President Donald Trump’s directive, implemented in September by the U.S. Centers for Disease Control and Prevention, was extended until the end of January. Given the pandemic is still ongoing, advocates argue tenants should have protections for the next several months and that the ban should be expanded beyond only tenants who cannot pay their rent.
“Today, was an opportunity to stand in solidarity with the people,” said Alan Tanner, a minister at St. Luke’s Christian AME Zion Church who spoke at a rally in Boston, one of 17 on Wednesday in 14 states.
Several dozen tenants, advocates and small landlords gathered outside a housing court in Boston, chanting “Housing is the Cure” and holding signs including “Eviction Free Zone” and “Ban Utility Shutoffs.” They marched to the nearby John F. Kennedy Federal Building to call on federal action to address evictions.
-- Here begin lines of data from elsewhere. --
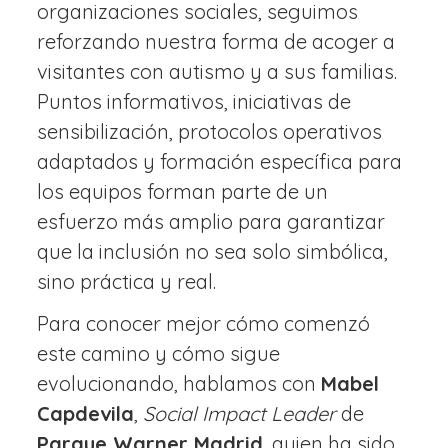
organizaciones sociales, seguimos
reforzando nuestra forma de acoger a
visitantes con autismo y a sus familias.
Puntos informativos, iniciativas de
sensibilización, protocolos operativos
adaptados y formación específica para
los equipos forman parte de un
esfuerzo más amplio para garantizar
que la inclusión no sea solo simbólica,
sino práctica y real.
Para conocer mejor cómo comenzó
este camino y cómo sigue
evolucionando, hablamos con
Mabel
Capdevila
,
Social Impact Leader
de
Parque Warner Madrid
, quien ha sido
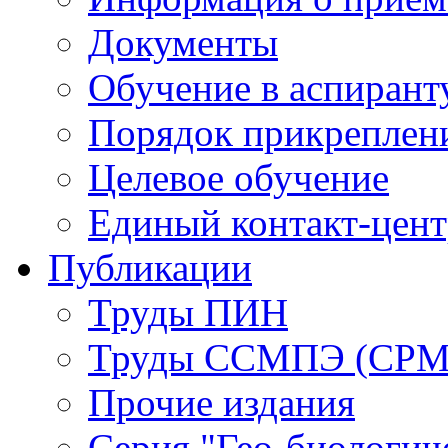
Документы
Обучение в аспирант
Порядок прикреплен
Целевое обучение
Единый контакт-цен
Публикации
Труды ПИН
Труды ССМПЭ (СР
Прочие издания
Серия "Гео-биологич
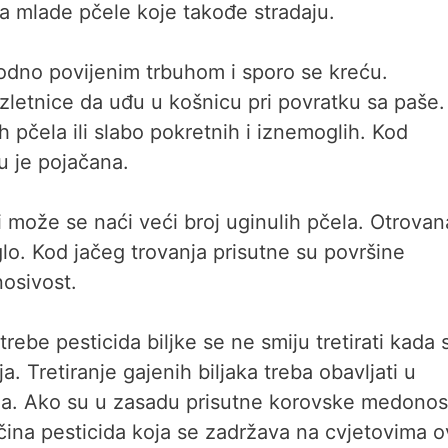
 mlade pčele koje takođe stradaju.
odno povijenim trbuhom i sporo se kreću.
izletnice da uđu u košnicu pri povratku sa paše.
h pčela ili slabo pokretnih i iznemoglih. Kod
u je pojačana.
i može se naći veći broj uginulih pčela. Otrovan
glo. Kod jačeg trovanja prisutne su površine
osivost.
trebe pesticida biljke se ne smiju tretirati kada 
ja. Tretiranje gajenih biljaka treba obavljati u
ela. Ako su u zasadu prisutne korovske medono
količina pesticida koja se zadržava na cvjetovima o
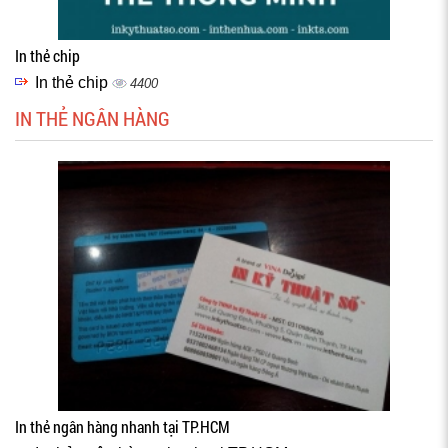
In thẻ chip
In thẻ chip
4400
IN THẺ NGÂN HÀNG
In thẻ ngân hàng nhanh tại TP.HCM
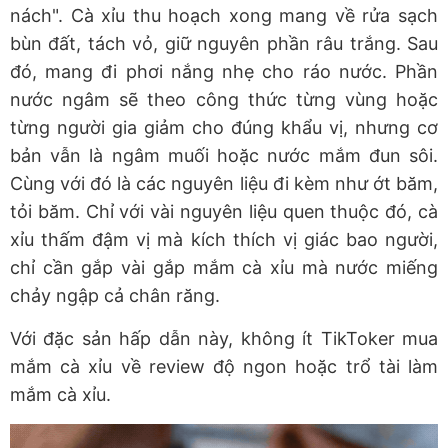
nách". Cà xỉu thu hoạch xong mang về rửa sạch
bùn đất, tách vỏ, giữ nguyên phần râu trắng. Sau
đó, mang đi phơi nắng nhẹ cho ráo nước. Phần
nước ngâm sẽ theo công thức từng vùng hoặc
từng người gia giảm cho đúng khẩu vị, nhưng cơ
bản vẫn là ngâm muối hoặc nước mắm đun sôi.
Cùng với đó là các nguyên liệu đi kèm như ớt băm,
tỏi băm. Chỉ với vài nguyên liệu quen thuộc đó, cà
xỉu thấm đậm vị mà kích thích vị giác bao người,
chỉ cần gắp vài gắp mắm cà xỉu mà nước miếng
chảy ngập cả chân răng.
Với đặc sản hấp dẫn này, không ít TikToker mua
mắm cà xỉu về review độ ngon hoặc trổ tài làm
mắm cà xỉu.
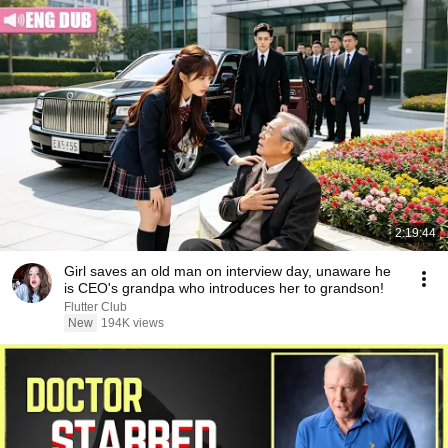
2:19:44
Girl saves an old man on interview day, unaware he
is CEO's grandpa who introduces her to grandson!
Flutter Club
New
194K views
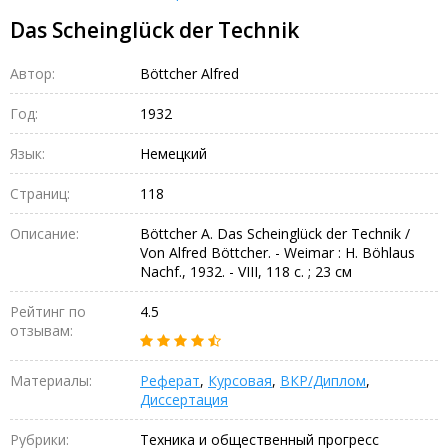
Das Scheinglück der Technik
Автор:
Böttcher Alfred
Год:
1932
Язык:
Немецкий
Страниц:
118
Описание:
Böttcher A. Das Scheinglück der Technik /
Von Alfred Böttcher. - Weimar : H. Böhlaus
Nachf., 1932. - VIII, 118 с. ; 23 см
Рейтинг по
4.5
отзывам:
Материалы:
Реферат
,
Курсовая
,
ВКР/Диплом
,
Диссертация
Рубрики:
Техника и общественный прогресс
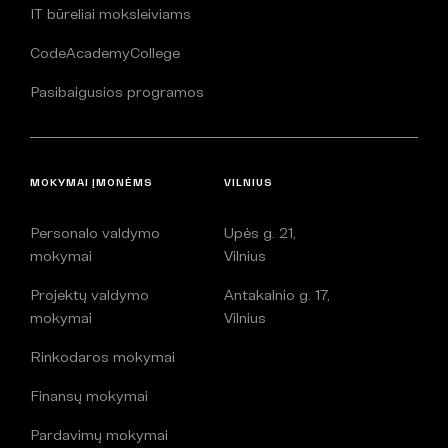
IT būreliai moksleiviams
CodeAcademyCollege
Pasibaigusios programos
MOKYMAI ĮMONĖMS
VILNIUS
Personalo valdymo
Upės g. 21,
mokymai
Vilnius
Projektų valdymo
Antakalnio g. 17,
mokymai
Vilnius
Rinkodaros mokymai
Finansų mokymai
Pardavimų mokymai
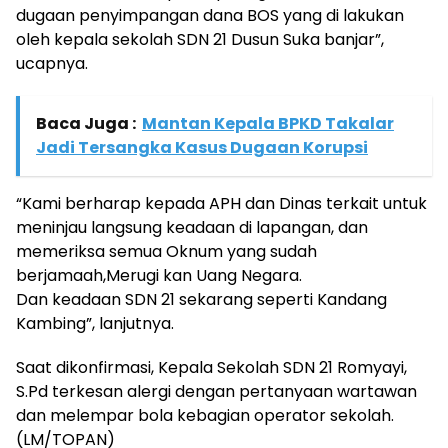
dugaan penyimpangan dana BOS yang di lakukan
oleh kepala sekolah SDN 21 Dusun Suka banjar”,
ucapnya.
Baca Juga :
Mantan Kepala BPKD Takalar
Jadi Tersangka Kasus Dugaan Korupsi
“Kami berharap kepada APH dan Dinas terkait untuk
meninjau langsung keadaan di lapangan, dan
memeriksa semua Oknum yang sudah
berjamaah,Merugi kan Uang Negara.
Dan keadaan SDN 21 sekarang seperti Kandang
Kambing”, lanjutnya.
Saat dikonfirmasi, Kepala Sekolah SDN 21 Romyayi,
S.Pd terkesan alergi dengan pertanyaan wartawan
dan melempar bola kebagian operator sekolah.
(LM/TOPAN)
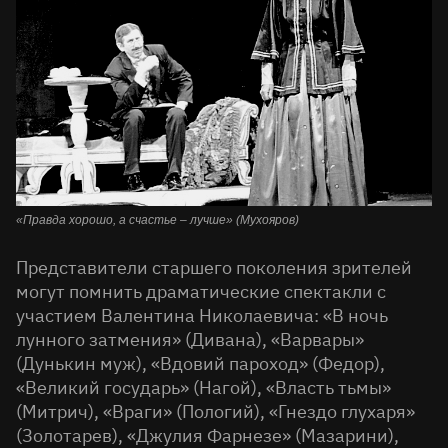
«Правда хорошо, а счастье – лучше» (Мухояров)
Представители старшего поколения зрителей
могут помнить драматические спектакли с
участием Валентина Николаевича: «В ночь
лунного затмения» (Дивана), «Варвары»
(Дунькин муж), «Вдовий пароход» (Федор),
«Великий государь» (Нагой), «Власть тьмы»
(Митрич), «Враги» (Пологий), «Гнездо глухаря»
(Золотарев), «Джулия Фарнезе» (Мазарини),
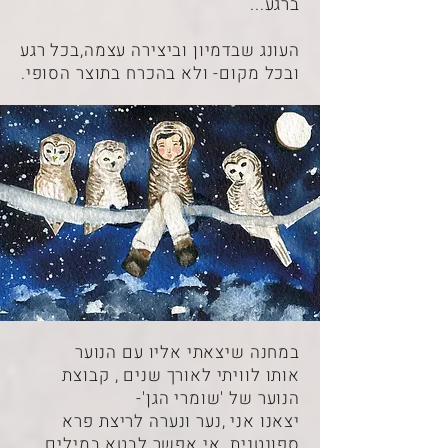
ברגע...
העונג שבדמיון וביצירה עצמה,בכל רגע
ובכל מקום- ולא בהכרח בתוצר הסופי.
במחנה שיצאתי אליו עם הנוער
אותו לוויתי לאורך שנים , קבוצת
הנוער של 'שומרי הגן'-
יצאנו אני ,נער ונערה לריצת פרא
ספונטנית. אי אפשר לבטא במילים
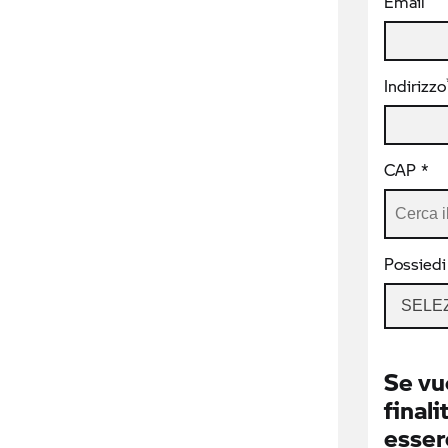
Email
Indirizzo
CAP *
Possiedi
SELE
Se vu
finali
essere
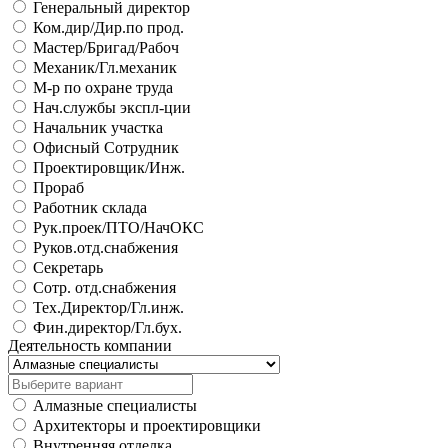
Генеральный директор
Ком.дир/Дир.по прод.
Мастер/Бригад/Рабоч
Механик/Гл.механик
М-р по охране труда
Нач.службы экспл-ции
Начальник участка
Офисный Сотрудник
Проектировщик/Инж.
Прораб
Работник склада
Рук.проек/ПТО/НачОКС
Руков.отд.снабжения
Секретарь
Сотр. отд.снабжения
Тех.Директор/Гл.инж.
Фин.директор/Гл.бух.
Деятельность компании
Алмазные специалисты
Архитекторы и проектировщики
Внутренняя отделка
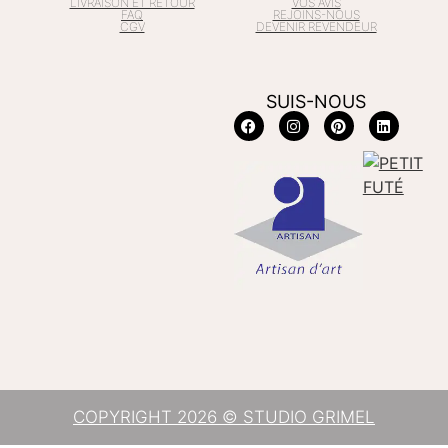
LIVRAISON ET RETOUR
VOS AVIS
FAQ
REJOINS-NOUS
CGV
DEVENIR REVENDEUR
SUIS-NOUS
COPYRIGHT 2026 © STUDIO GRIMEL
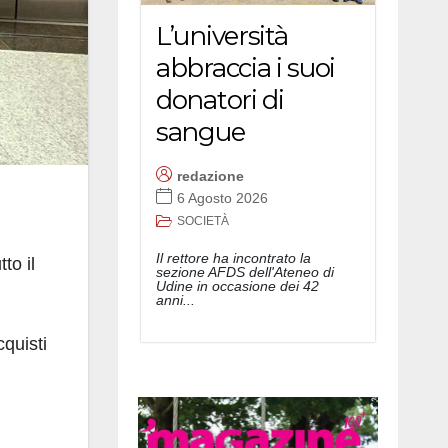
L’università
abbraccia i suoi
donatori di
sangue
redazione
6 Agosto 2026
SOCIETÀ
Il rettore ha incontrato la
to il
sezione AFDS dell'Ateneo di
Udine in occasione dei 42
anni...
cquisti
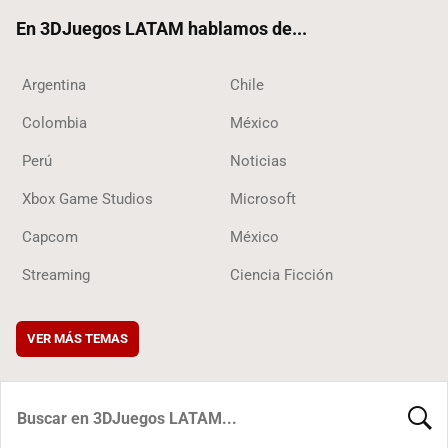
ok
En 3DJuegos LATAM hablamos de...
Argentina
Chile
Colombia
México
Perú
Noticias
Xbox Game Studios
Microsoft
Capcom
México
Streaming
Ciencia Ficción
VER MÁS TEMAS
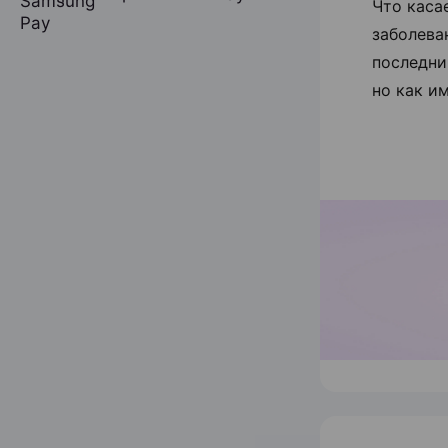
Что каса
заболева
последни
но как и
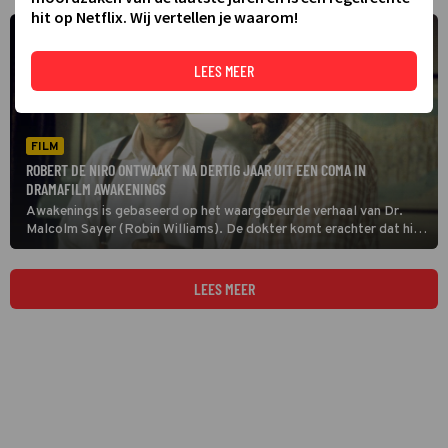
hit op Netflix. Wij vertellen je waarom!
LEES MEER
FILM
ROBERT DE NIRO ONTWAAKT NA DERTIG JAAR UIT EEN COMA IN
DRAMAFILM AWAKENINGS
Awakenings is gebaseerd op het waargebeurde verhaal van Dr.
Malcolm Sayer (Robin Williams). De dokter komt erachter dat hij
zijn ‘mentaal zieke’ patiënten kan helpen. Door Sayer’s onderzoek
komt Leonard Lowe (Robert De Niro) na dertig jaar uit zijn coma.
LEES MEER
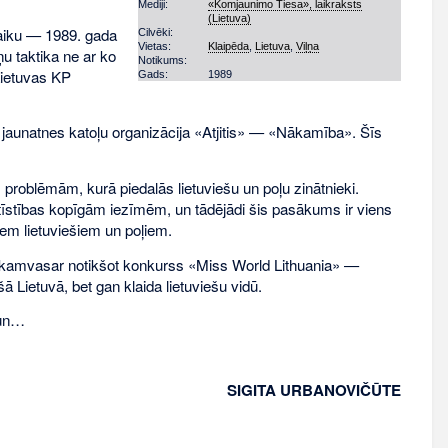
Mediji:
«Komjaunimo Tiesa», laikraksts
(Lietuva)
laiku — 1989. gada
Cilvēki:
Vietas:
Klaipēda
,
Lietuva
,
Viļņa
u taktika ne ar ko
Notikums:
Lietuvas KP
Gads:
1989
aunatnes katoļu organizācija «Atjitis» — «Nākamība». Šīs
problēmām, kurā piedalās lietuviešu un poļu zinātnieki.
ttīstības kopīgām iezīmēm, un tādējādi šis pasākums ir viens
em lietuviešiem un poļiem.
 nākamvasar notikšot konkurss «Miss World Lithuania» —
ā Lietuvā, bet gan klaida lietuviešu vidū.
 un…
SIGITA URBANOVIČŪTE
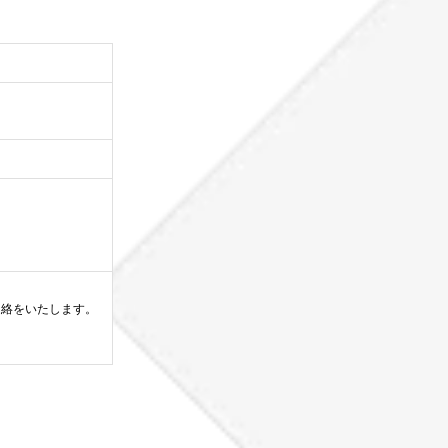
連絡をいたします。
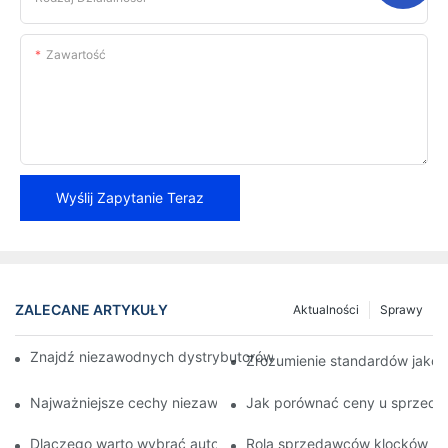
Zawartość
Wyślij Zapytanie Teraz
ZALECANE ARTYKUŁY
Aktualności
Sprawy
Znajdź niezawodnych dystrybutorów klocków hamulcowych dla 
Zrozumienie standardów jako
Najważniejsze cechy niezawodnego sprzedawcy klocków ham
Jak porównać ceny u sprzed
Dlaczego warto wybrać autoryzowanego sprzedawcę klocków
Rola sprzedawców klocków ha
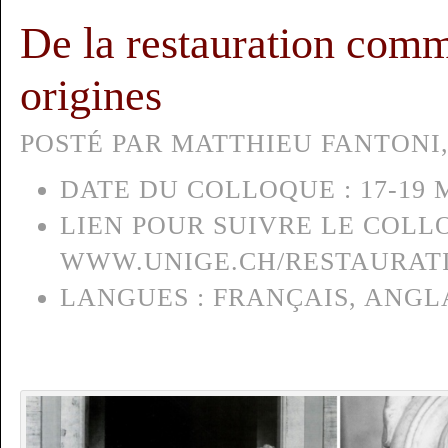
De la restauration comm
origines
POSTÉ PAR MATTHIEU FANTONI, 
DATE DU COLLOQUE :
17-19 
LIEN POUR SUIVRE LE COLL
WWW.UNIGE.CH/RESTAURAT
LANGUES :
FRANÇAIS, ANGL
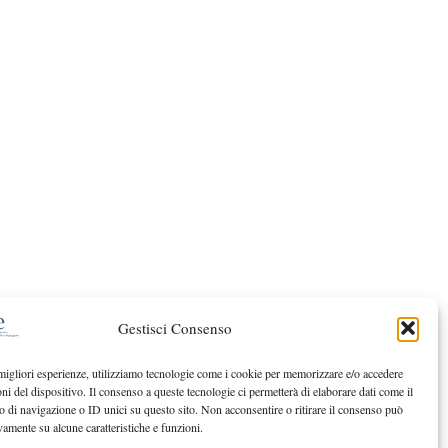
Gestisci Consenso
 migliori esperienze, utilizziamo tecnologie come i cookie per memorizzare e/o accedere
oni del dispositivo. Il consenso a queste tecnologie ci permetterà di elaborare dati come il
di navigazione o ID unici su questo sito. Non acconsentire o ritirare il consenso può
vamente su alcune caratteristiche e funzioni.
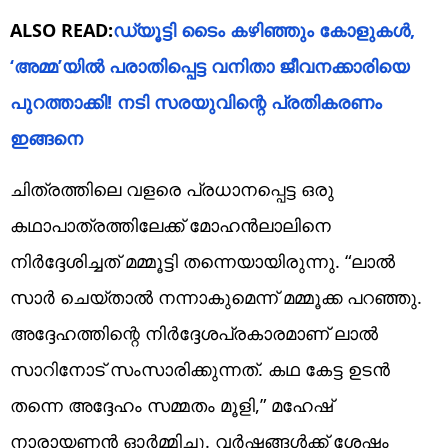
ALSO READ:
ഡ്യൂട്ടി ടൈം കഴിഞ്ഞും കോളുകൾ,
‘അമ്മ’യിൽ പരാതിപ്പെട്ട വനിതാ ജീവനക്കാരിയെ
പുറത്താക്കി! നടി സരയുവിന്റെ പ്രതികരണം
ഇങ്ങനെ
ചിത്രത്തിലെ വളരെ പ്രധാനപ്പെട്ട ഒരു
കഥാപാത്രത്തിലേക്ക് മോഹൻലാലിനെ
നിർദ്ദേശിച്ചത് മമ്മൂട്ടി തന്നെയായിരുന്നു. “ലാൽ
സാർ ചെയ്താൽ നന്നാകുമെന്ന് മമ്മൂക്ക പറഞ്ഞു.
അദ്ദേഹത്തിന്റെ നിർദ്ദേശപ്രകാരമാണ് ലാൽ
സാറിനോട് സംസാരിക്കുന്നത്. കഥ കേട്ട ഉടൻ
തന്നെ അദ്ദേഹം സമ്മതം മൂളി,” മഹേഷ്
നാരായണൻ ഓർമ്മിച്ചു. വർഷങ്ങൾക്ക് ശേഷം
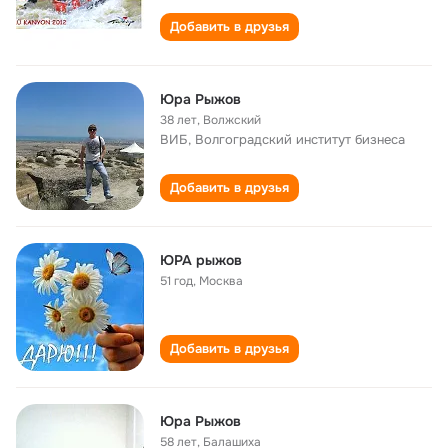
Добавить в друзья
Юра Рыжов
38 лет
,
Волжский
ВИБ, Волгоградский институт бизнеса
Добавить в друзья
ЮРА рыжов
51 год
,
Москва
Добавить в друзья
Юра Рыжов
58 лет
,
Балашиха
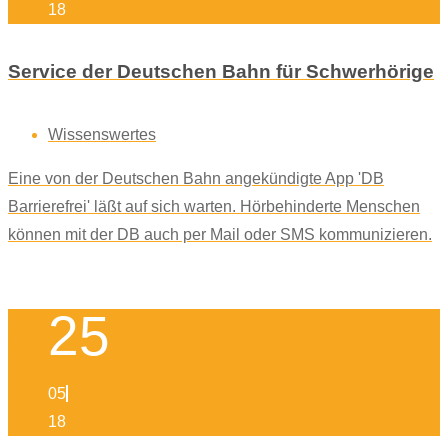
18
Service der Deutschen Bahn für Schwerhörige
Wissenswertes
Eine von der Deutschen Bahn angekündigte App 'DB
Barrierefrei' läßt auf sich warten. Hörbehinderte Menschen
können mit der DB auch per Mail oder SMS kommunizieren.
25
05
18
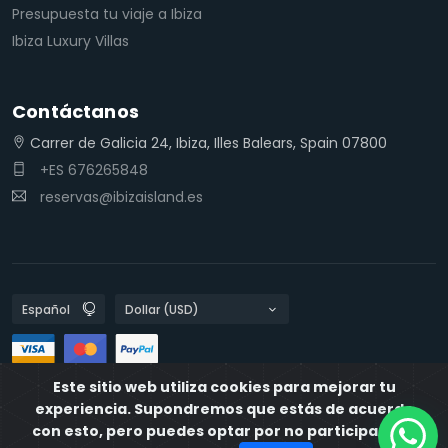
Presupuesta tu viaje a Ibiza
Ibiza Luxury Villas
Contáctanos
Carrer de Galicia 24, Ibiza, Illes Balears, Spain 07800
+ES 676265848
reservas@ibizaisland.es
Este sitio web utiliza cookies para mejorar tu
Políticas de privacidad
Políticas de Cookies
IbizaIsland
experiencia. Supondremos que estás de acuerdo
con esto, pero puedes optar por no participar si lo
Desarrollado por
Destia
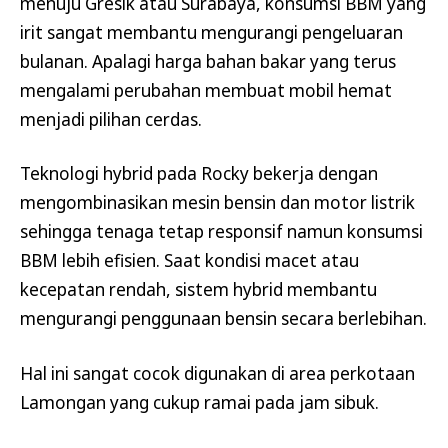
menuju Gresik atau Surabaya, konsumsi BBM yang
irit sangat membantu mengurangi pengeluaran
bulanan. Apalagi harga bahan bakar yang terus
mengalami perubahan membuat mobil hemat
menjadi pilihan cerdas.
Teknologi hybrid pada Rocky bekerja dengan
mengombinasikan mesin bensin dan motor listrik
sehingga tenaga tetap responsif namun konsumsi
BBM lebih efisien. Saat kondisi macet atau
kecepatan rendah, sistem hybrid membantu
mengurangi penggunaan bensin secara berlebihan.
Hal ini sangat cocok digunakan di area perkotaan
Lamongan yang cukup ramai pada jam sibuk.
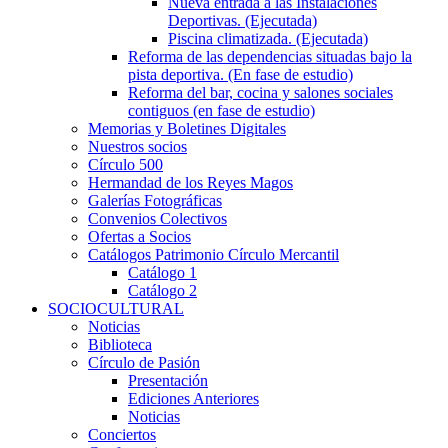
Nueva entrada a las Instalaciones
Deportivas. (Ejecutada)
Piscina climatizada. (Ejecutada)
Reforma de las dependencias situadas bajo la
pista deportiva. (En fase de estudio)
Reforma del bar, cocina y salones sociales
contiguos (en fase de estudio)
Memorias y Boletines Digitales
Nuestros socios
Círculo 500
Hermandad de los Reyes Magos
Galerías Fotográficas
Convenios Colectivos
Ofertas a Socios
Catálogos Patrimonio Círculo Mercantil
Catálogo 1
Catálogo 2
SOCIOCULTURAL
Noticias
Biblioteca
Círculo de Pasión
Presentación
Ediciones Anteriores
Noticias
Conciertos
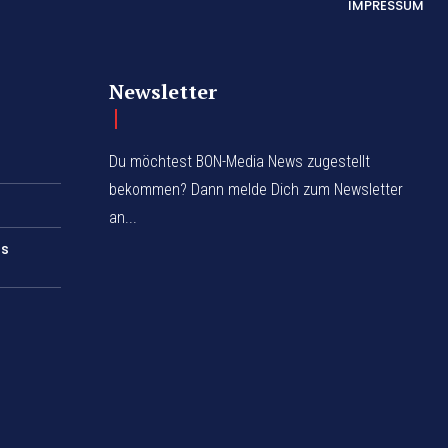
IMPRESSUM
Newsletter
Du möchtest BON-Media News zugestellt
bekommen? Dann melde Dich zum Newsletter
an...
rs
About a dozen cars also circled the housing court, honking their horns.
“We need regulation and legislation that is going to prevent evictions,” he said. “We need an extension of the moratorium. We need something more strict and stern than even than the eviction ban, something that is not temporary and will last through the duration of the pandemic.”
Bans on eviction were used early on in the pandemic by states and cities to keep tenants housed and and avoid a spike in homelessness. But with most of those expired, the federal ban is the only remaining protection preventing the more than 23 million renters from being evicted.
Expectations are high that one of the first things Joe Biden does when taking office will be extending that CDC eviction order. Advocates are also pressing him to include tens of billions of dollars in rental assistance in the next coronavirus relief bill. That would be on top of the $25 billion approved in the $900 billion coronavirus relief bill passed by Congress in December.
“We’re calling on President-elect Biden on his first day, his first hour to sign a new executive order implementing a new extended, strengthened, enforced eviction moratorium for the duration of the pandemic,” Diane Yentel, president of the National Low-Income Housing Coalition, said.
“When he comes into office, the current federal eviction moratorium is set to expire 11 days later. It is literally impossible for the $25 billion of emergency rental assistance to get to the tenants and small landlords who need those funds by that time,” she continued. “The eviction moratorium has to be extended in order to continue to create protection for tenants while states and localities work to get emergency rental assistance out to tenants who need it most.”
The organizers behind Tuesday’s protests, Right To The City Alliance, also said Congress needs to move to cancel any rent or mortgage debt related to the pandemic. Along with a rally and march in Boston, protesters built a living room in front of the CDC headquarters in Atlanta and a mariachi band played outside the home of a Los Angeles County Board of Supervisors member.
“Millions of families, most of them people of color who are also frontline workers, are living in fear of ending up on the street month to month even as this pandemic continues to kill us,” Kamau Walton, senior organizer for communications with the Right To The City Alliance, said in a statement. “This isn’t just about housing, this is about protecting public health.”
Biden has repeatedly talked about wanting to extend the moratorium until the end of the pandemic. Details from his transition team are expected in the days and weeks ahead.